Assignment ::
Output the listing below exactly, minus its images.

++++

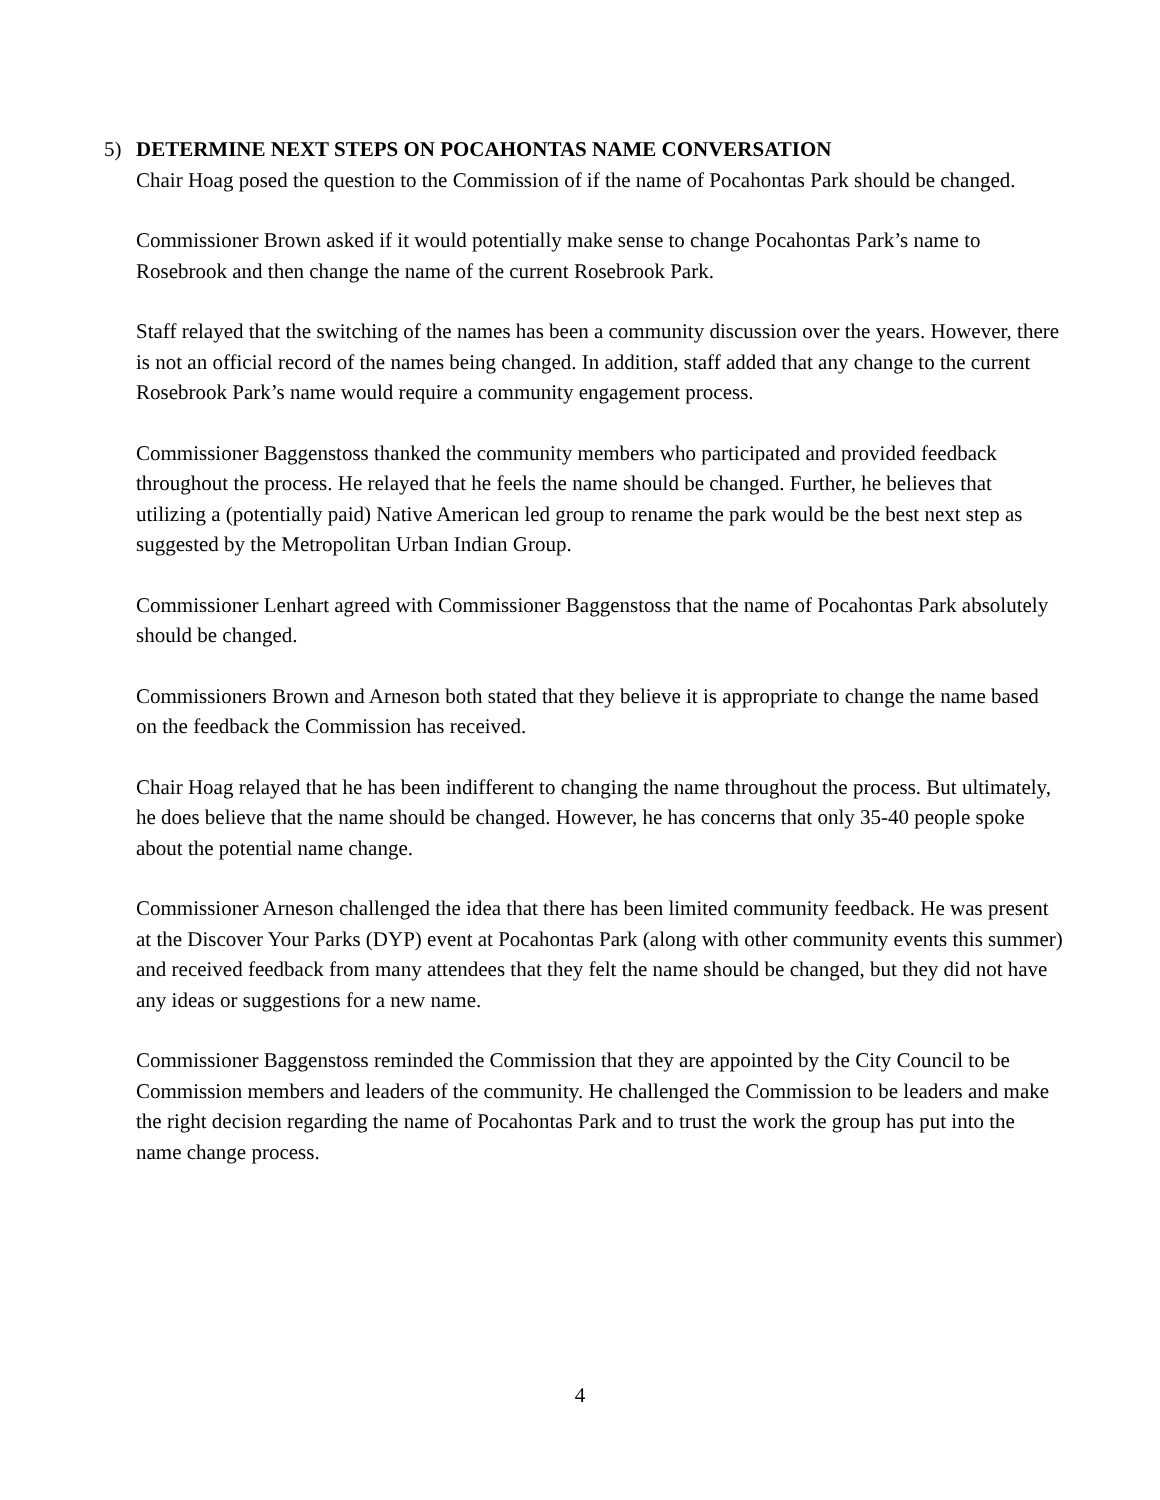5) DETERMINE NEXT STEPS ON POCAHONTAS NAME CONVERSATION
Chair Hoag posed the question to the Commission of if the name of Pocahontas Park should be changed.
Commissioner Brown asked if it would potentially make sense to change Pocahontas Park’s name to Rosebrook and then change the name of the current Rosebrook Park.
Staff relayed that the switching of the names has been a community discussion over the years. However, there is not an official record of the names being changed. In addition, staff added that any change to the current Rosebrook Park’s name would require a community engagement process.
Commissioner Baggenstoss thanked the community members who participated and provided feedback throughout the process. He relayed that he feels the name should be changed. Further, he believes that utilizing a (potentially paid) Native American led group to rename the park would be the best next step as suggested by the Metropolitan Urban Indian Group.
Commissioner Lenhart agreed with Commissioner Baggenstoss that the name of Pocahontas Park absolutely should be changed.
Commissioners Brown and Arneson both stated that they believe it is appropriate to change the name based on the feedback the Commission has received.
Chair Hoag relayed that he has been indifferent to changing the name throughout the process. But ultimately, he does believe that the name should be changed. However, he has concerns that only 35-40 people spoke about the potential name change.
Commissioner Arneson challenged the idea that there has been limited community feedback. He was present at the Discover Your Parks (DYP) event at Pocahontas Park (along with other community events this summer) and received feedback from many attendees that they felt the name should be changed, but they did not have any ideas or suggestions for a new name.
Commissioner Baggenstoss reminded the Commission that they are appointed by the City Council to be Commission members and leaders of the community. He challenged the Commission to be leaders and make the right decision regarding the name of Pocahontas Park and to trust the work the group has put into the name change process.
4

++++

Your response ::
5) DETERMINE NEXT STEPS ON POCAHONTAS NAME CONVERSATION
Chair Hoag posed the question to the Commission of if the name of Pocahontas Park should be changed.
Commissioner Brown asked if it would potentially make sense to change Pocahontas Park’s name to Rosebrook and then change the name of the current Rosebrook Park.
Staff relayed that the switching of the names has been a community discussion over the years. However, there is not an official record of the names being changed. In addition, staff added that any change to the current Rosebrook Park’s name would require a community engagement process.
Commissioner Baggenstoss thanked the community members who participated and provided feedback throughout the process. He relayed that he feels the name should be changed. Further, he believes that utilizing a (potentially paid) Native American led group to rename the park would be the best next step as suggested by the Metropolitan Urban Indian Group.
Commissioner Lenhart agreed with Commissioner Baggenstoss that the name of Pocahontas Park absolutely should be changed.
Commissioners Brown and Arneson both stated that they believe it is appropriate to change the name based on the feedback the Commission has received.
Chair Hoag relayed that he has been indifferent to changing the name throughout the process. But ultimately, he does believe that the name should be changed. However, he has concerns that only 35-40 people spoke about the potential name change.
Commissioner Arneson challenged the idea that there has been limited community feedback. He was present at the Discover Your Parks (DYP) event at Pocahontas Park (along with other community events this summer) and received feedback from many attendees that they felt the name should be changed, but they did not have any ideas or suggestions for a new name.
Commissioner Baggenstoss reminded the Commission that they are appointed by the City Council to be Commission members and leaders of the community. He challenged the Commission to be leaders and make the right decision regarding the name of Pocahontas Park and to trust the work the group has put into the name change process.
4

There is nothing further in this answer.